Od listopada 2013 roku ilość kradzieży wzrosła o ok. 18 proc - podała Polska Izba Handlu. Zwiększono wówczas próg wartości od jakiej kradzież jest uznawana za przestępstwo - kradzież poniżej 1/4 minimalnego wynagrodzenia (obecnie 420 zł ) to tylko wykroczenie. PIH chce zebrać dokładne dane o kradzieżach w sklepach.

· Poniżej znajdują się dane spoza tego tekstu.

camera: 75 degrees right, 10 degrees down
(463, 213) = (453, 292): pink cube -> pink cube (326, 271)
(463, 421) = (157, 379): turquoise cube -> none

Po ostatniej zmianie w Kodeksie Wykroczeń zyskali recydywiści, którzy mogą kraść towar poniżej 420zł, gdy zostaną złapani, odpowiadają jedynie za wykroczenie. Nie zostają wpisani do Krajowego Rejestru Karnego, nie istnieje żaden spis wykroczeń, więc następnego dnia mogą kraść znowu.
- W zamyśle prokuratury projekt ma nie dotyczyć notorycznych złodziei - a jak to zweryfikować skoro nie ma efektywnego systemu rejestrowania wykroczeń? Polska Izba Handlu wraz z innymi organizacjami od wielu miesięcy zabiega o stworzenie takiego rejestru wykroczeń. To jest zmiana w prawie, która wymaga pilnej uwagi, a nie kolejne zapisy ułatwiające pracę złodziejom. Czy zatem będzie można codziennie rano brać ze sklepu bułki za darmo, narażając się jedynie na upomnienie? Bo przecież takie wykroczenie nie zostanie nigdzie zarejestrowane - pytał Waldemar Nowakowski.
W sierpniu br. Polska Izba Handlu złożyła do Rzecznika Praw Obywatelskich wniosek o zbadanie zgodności z konstytucją listopadowych zmian w Kodeksie Wykroczeń dotyczących kradzieży, ponieważ w ocenie Polskiej Izby Handlu obecne przepisy.